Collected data
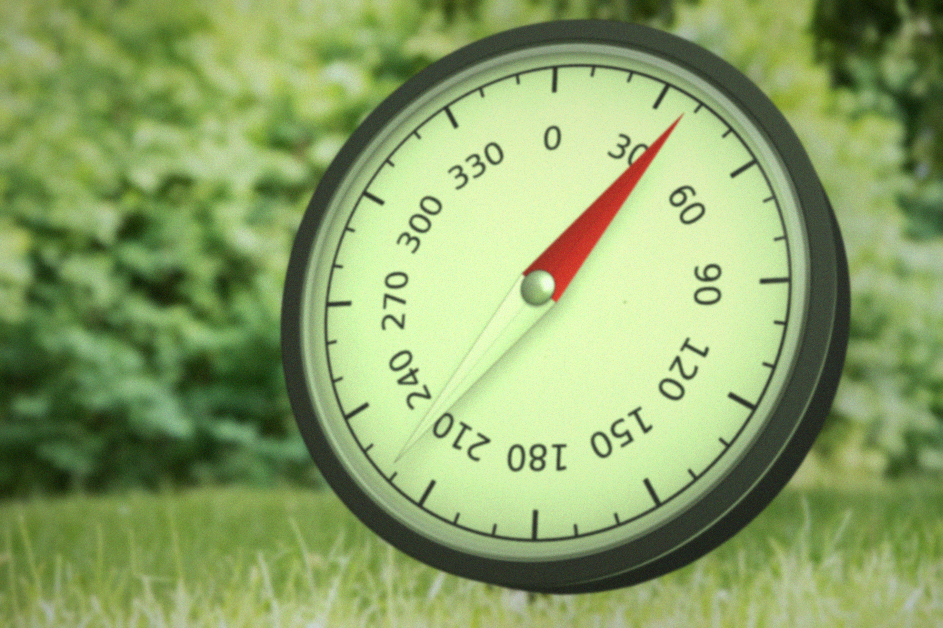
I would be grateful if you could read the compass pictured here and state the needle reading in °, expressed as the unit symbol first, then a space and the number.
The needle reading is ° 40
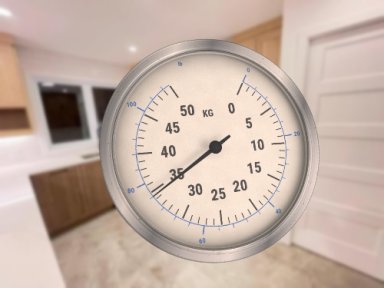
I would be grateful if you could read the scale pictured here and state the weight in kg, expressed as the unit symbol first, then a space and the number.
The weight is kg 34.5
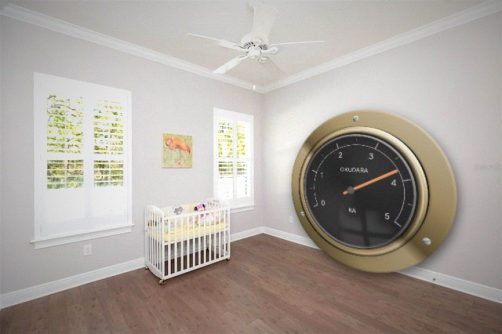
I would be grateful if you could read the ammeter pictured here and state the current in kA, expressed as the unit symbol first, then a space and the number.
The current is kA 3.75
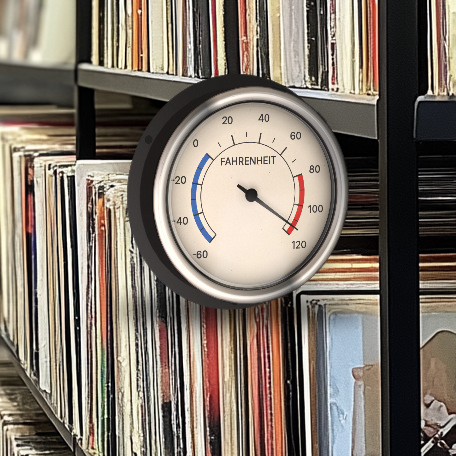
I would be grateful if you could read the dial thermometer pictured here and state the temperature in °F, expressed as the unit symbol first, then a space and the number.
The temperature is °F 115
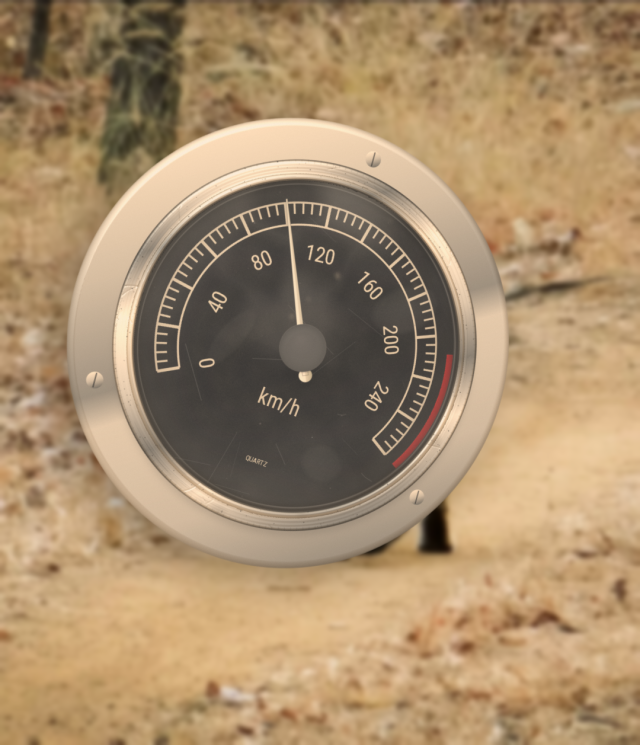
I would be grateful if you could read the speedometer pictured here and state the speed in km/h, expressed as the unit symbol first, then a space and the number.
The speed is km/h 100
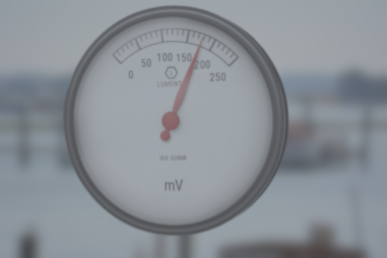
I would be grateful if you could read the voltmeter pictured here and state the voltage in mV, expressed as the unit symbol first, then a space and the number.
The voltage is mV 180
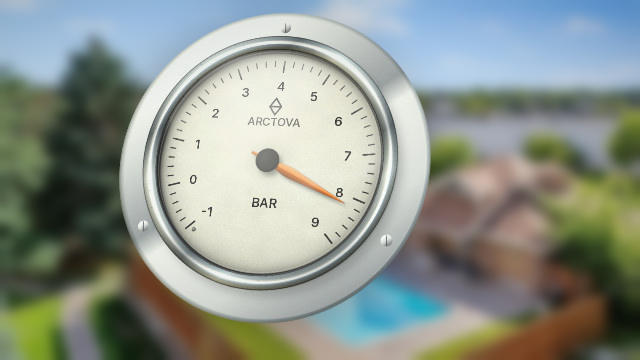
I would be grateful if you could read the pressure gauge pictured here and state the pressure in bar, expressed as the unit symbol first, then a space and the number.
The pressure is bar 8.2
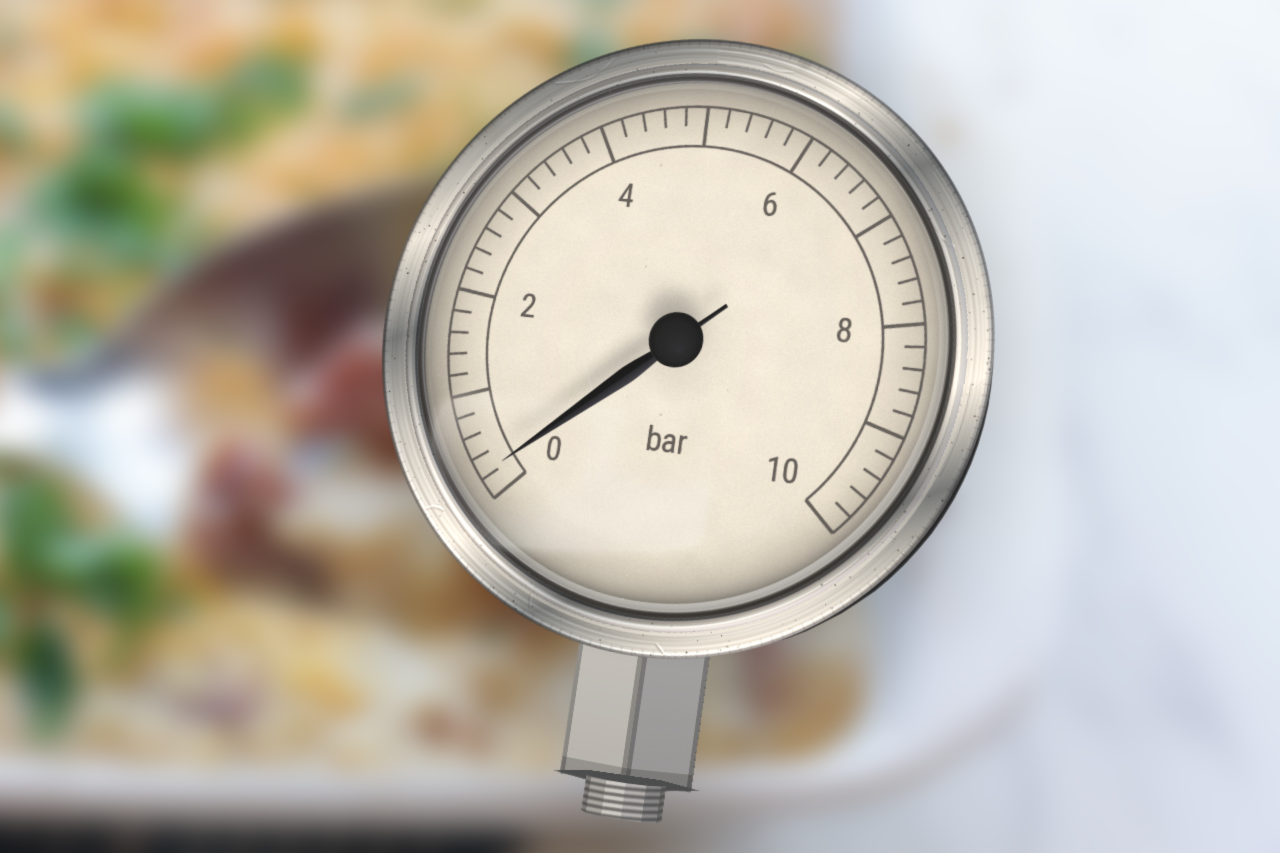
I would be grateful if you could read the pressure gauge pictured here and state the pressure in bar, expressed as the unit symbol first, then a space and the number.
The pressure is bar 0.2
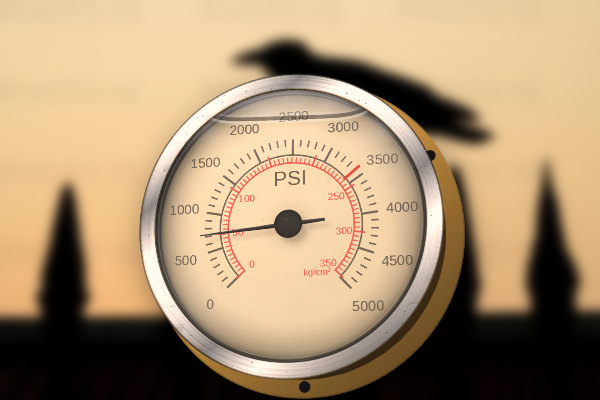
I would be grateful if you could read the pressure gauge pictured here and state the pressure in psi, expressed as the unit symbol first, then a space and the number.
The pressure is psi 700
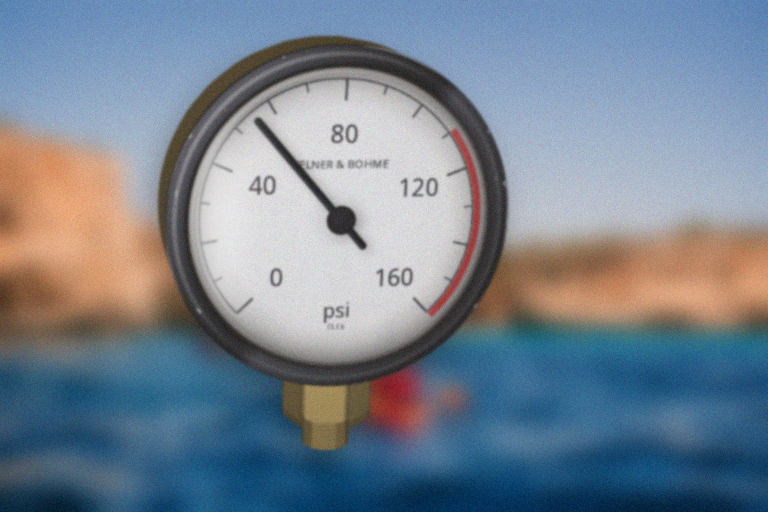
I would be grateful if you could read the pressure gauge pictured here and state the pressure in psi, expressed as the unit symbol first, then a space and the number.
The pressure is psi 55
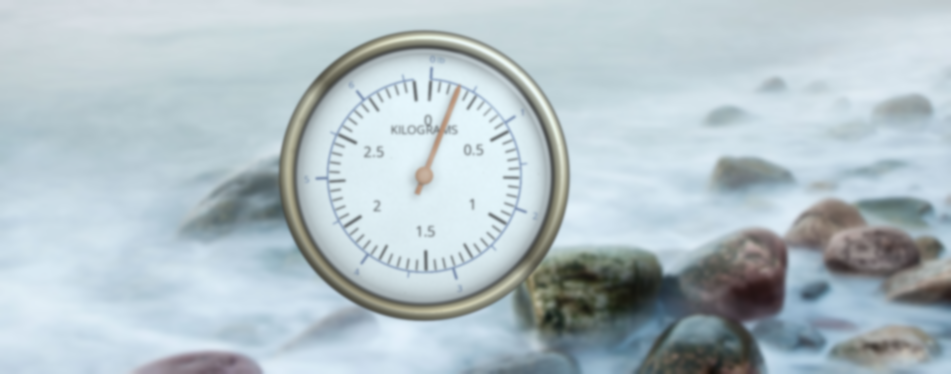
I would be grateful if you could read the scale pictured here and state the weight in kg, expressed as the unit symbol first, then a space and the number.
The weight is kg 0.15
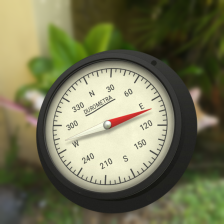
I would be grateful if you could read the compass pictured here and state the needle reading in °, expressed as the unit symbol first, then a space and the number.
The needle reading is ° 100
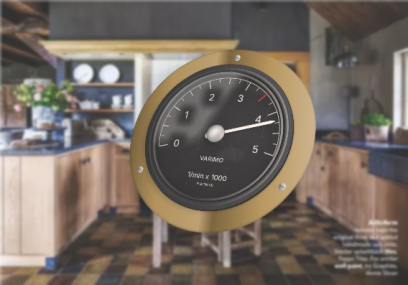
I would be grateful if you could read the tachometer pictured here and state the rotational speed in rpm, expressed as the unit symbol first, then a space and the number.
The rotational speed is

* **Written task**: Repeat the lines of the data above word for word, starting with the line that contains "I would be grateful if you could read the ammeter" and going on through the line that contains "The pressure is bar 8.2", and leave the pictures out of your answer.

* **Answer to the problem**:
I would be grateful if you could read the ammeter pictured here and state the current in kA, expressed as the unit symbol first, then a space and the number.
The current is kA 3.75
I would be grateful if you could read the dial thermometer pictured here and state the temperature in °F, expressed as the unit symbol first, then a space and the number.
The temperature is °F 115
I would be grateful if you could read the speedometer pictured here and state the speed in km/h, expressed as the unit symbol first, then a space and the number.
The speed is km/h 100
I would be grateful if you could read the voltmeter pictured here and state the voltage in mV, expressed as the unit symbol first, then a space and the number.
The voltage is mV 180
I would be grateful if you could read the pressure gauge pictured here and state the pressure in bar, expressed as the unit symbol first, then a space and the number.
The pressure is bar 8.2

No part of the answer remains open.